Problem requirements: A single figure is required: the number of lines below that contain "unistd".

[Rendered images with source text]
=== Section Start ===

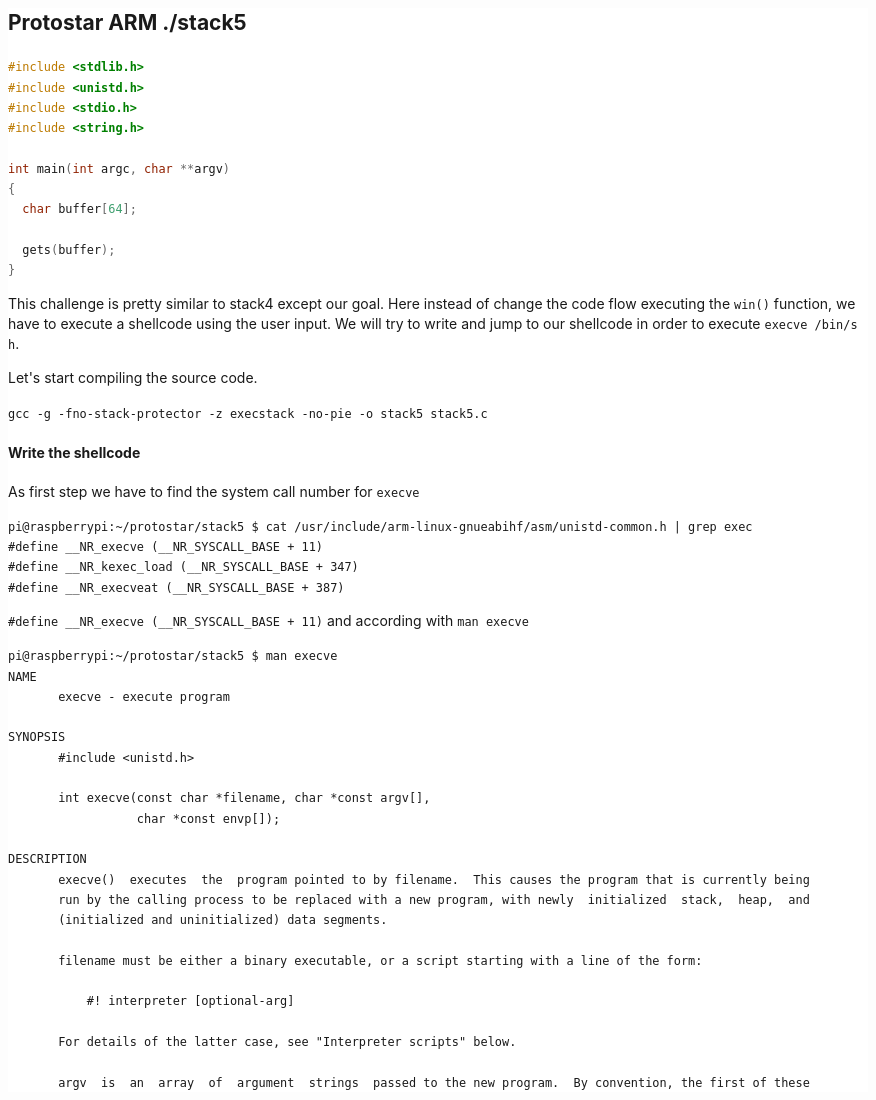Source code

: ## Protostar ARM ./stack5


```c
#include <stdlib.h>
#include <unistd.h>
#include <stdio.h>
#include <string.h>

int main(int argc, char **argv)
{
  char buffer[64];

  gets(buffer);
}
```

This challenge is pretty similar to stack4 except our goal. Here instead of change the code flow executing the `win()` function, we have to execute a shellcode using the user input. We will try to write and jump to our shellcode in order to execute `execve /bin/sh`.

Let's start compiling the source code.

```code
gcc -g -fno-stack-protector -z execstack -no-pie -o stack5 stack5.c
```

#### Write the shellcode

As first step we have to find the system call number for `execve`

```code
pi@raspberrypi:~/protostar/stack5 $ cat /usr/include/arm-linux-gnueabihf/asm/unistd-common.h | grep exec
#define __NR_execve (__NR_SYSCALL_BASE + 11)
#define __NR_kexec_load (__NR_SYSCALL_BASE + 347)
#define __NR_execveat (__NR_SYSCALL_BASE + 387)
```
`#define __NR_execve (__NR_SYSCALL_BASE + 11)` and according with `man execve`

```code
pi@raspberrypi:~/protostar/stack5 $ man execve
NAME
       execve - execute program

SYNOPSIS
       #include <unistd.h>

       int execve(const char *filename, char *const argv[],
                  char *const envp[]);

DESCRIPTION
       execve()  executes  the  program pointed to by filename.  This causes the program that is currently being
       run by the calling process to be replaced with a new program, with newly  initialized  stack,  heap,  and
       (initialized and uninitialized) data segments.

       filename must be either a binary executable, or a script starting with a line of the form:

           #! interpreter [optional-arg]

       For details of the latter case, see "Interpreter scripts" below.

       argv  is  an  array  of  argument  strings  passed to the new program.  By convention, the first of these
```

=== Section End ===

Task result: 3